• **DATA**:
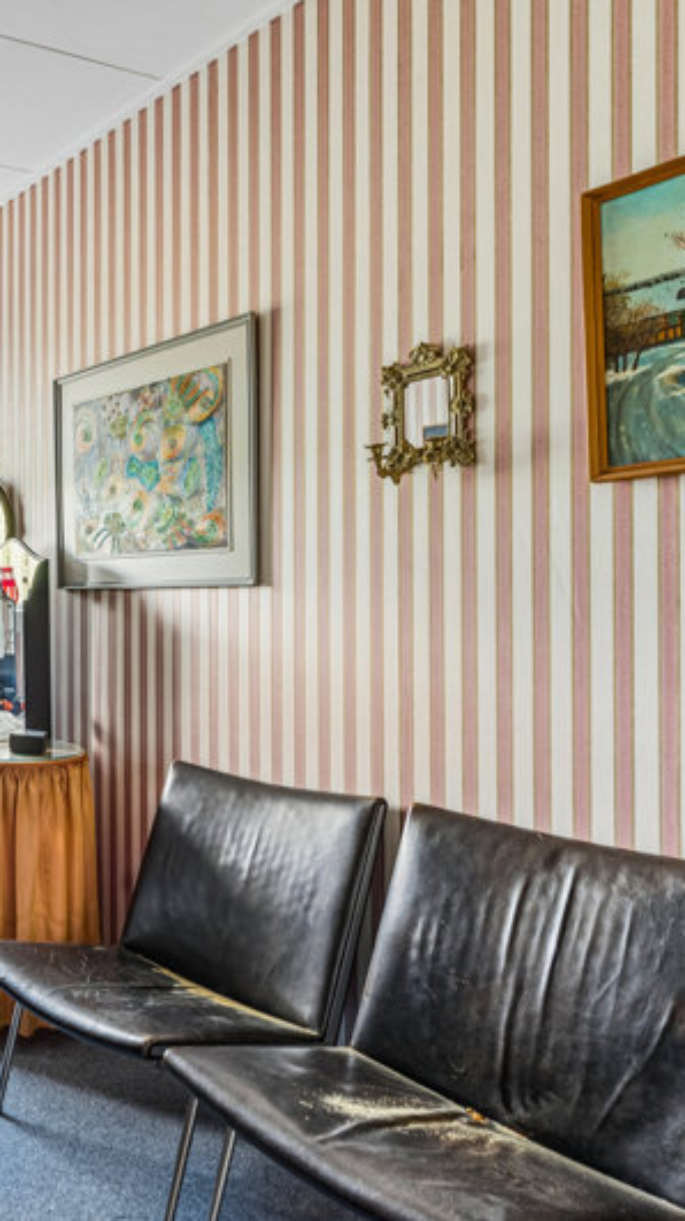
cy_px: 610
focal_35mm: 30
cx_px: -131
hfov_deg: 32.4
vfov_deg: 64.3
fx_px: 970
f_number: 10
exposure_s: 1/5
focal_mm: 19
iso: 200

• **WORK ORDER**: Pictures are not part of the copy; retype all the other material exactly.

• **RESPONSE TO THIS EXERCISE**:
cy_px: 610
focal_35mm: 30
cx_px: -131
hfov_deg: 32.4
vfov_deg: 64.3
fx_px: 970
f_number: 10
exposure_s: 1/5
focal_mm: 19
iso: 200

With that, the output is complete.